As the title suggests, Alex Reinhart’s “Statistics Done Wrong” [4] is not a textbook. Rather, its aim is to explain some of
the ways in which data analysis can, and often does go wrong. The book is related to Darrel Huff’s classic “How to Lie with Statistics” [5] which covers many topics that are now part of freshman courses. Huff, a journalist (and later consultant to the tobacco industry) provided a lively discussion that alerted general readers to the misuses of statistics by the media and politicians. Since the first edition of Huff’s book in 1954 computational power has increased immensely. But our increased ability to collect and analyze data has also made it easier to misapply statistics. Reinhart’s book aims to introduce the present consumers of statistics to the resulting problems, and suggests ways to avoid them.

The book starts with a review of hypothesis testing, p-values and statistical power. Here Reinhart introduces a recurrent topic of the book: the errors and “truth inflation” due to the preference of most journals and scientists to publish positive results. The ease with which we can analyze data makes the problems of multiple comparisons and double dipping particularly important. The book provides a number of thoughtful examples to illustrate these issues. The last  few chapters provide good guides to data sharing, publication, and reproducibility in research. Each chapter ends with a list of useful tips.

Most of these issues are more subtle than those discussed by Huff [5]. While not heavy on math, the book presents arguments that require reflection. The ideas are frequently illustrated using well chosen examples, making for an entertaining read. The book is thus informative, yet easy to read.

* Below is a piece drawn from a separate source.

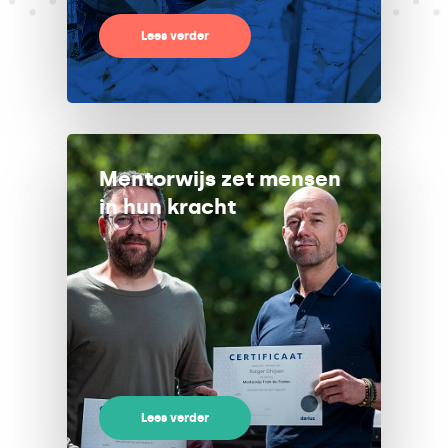
Lees verder
Mentorwijs zet mensen
in hun kracht
Lees verder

Reinhart predominantly discusses issues resulting from the misuse of frequentist statistics. This is understandable, as the frequentist approach is currently dominant in most sciences. However, it is worth noting that Bayesian approaches make it easier to deal with some of the main problems discussed in the book. Bayesian statistics makes it easier to deal with multiple comparisons, and replaces p-values with measures that are easier to interpret. However, it is not a magic bullet – as Bayesian approaches become more common over the next decades, we may need another volume describing their misuses.

What is the audience for this book? Many of the topics need to be familiar to anybody doing science today. The book could also provide good supplementary material for a second course in statistics.

Doing statistics can be tricky. Finding the right experimental design requires a careful consideration of the question to be answered. The interpretation of the results requires a good understanding of the methods that are used. All statistical models are by necessity approximate. Knowing how to verify that the underlying assumptions are  reasonable, and choosing an appropriate way to analyze data is essential. A central point here is that the statistical analysis deserves as much
attention as the conclusions we draw from it. And perhaps the most important lessons of this book is that questions of statistical analysis should be addressed when the research is planned.

Reinhart’s book is not a comprehensive list of the different ways in which misuses of statistics can lead us astray. It provides no foolproof answers on how to detect problems in statistical analysis. However, it does an excellent job of introducing a range of common pitfalls, and provides sensible tips on hows to avoid them. Doing statistics means accepting that we will be wrong some of the time. The best we can do is to maximize our chances of being right, and understand how likely it is that we are not.

References:

  1. Ioannidis, J. P. A. Why most published research findings are false. PLoS Medicine, 2:8, (2005) e124. http://doi.org/10.1371/journal.pmed.0020124
  2. Button, K. S., et al. Power failure: why small sample size undermines the reliability of neuro- science, Nat Neuroscience, 14, p. 365-376 112. (2013) http://doi.org/10.1038/nrn3475
  3. Open Science Collaboration. Estimating the reproducibility of psychological science. Science 349:6251,p. 943. (2015) http://doi.org/10.1126/science.aac4716
  4.  Reinhart, A. Statistics done wrong. No Starch Press (2014).
  5. Huff, D. How to Lie with Statistics. Norton, W. W. & Company, Inc. (1954).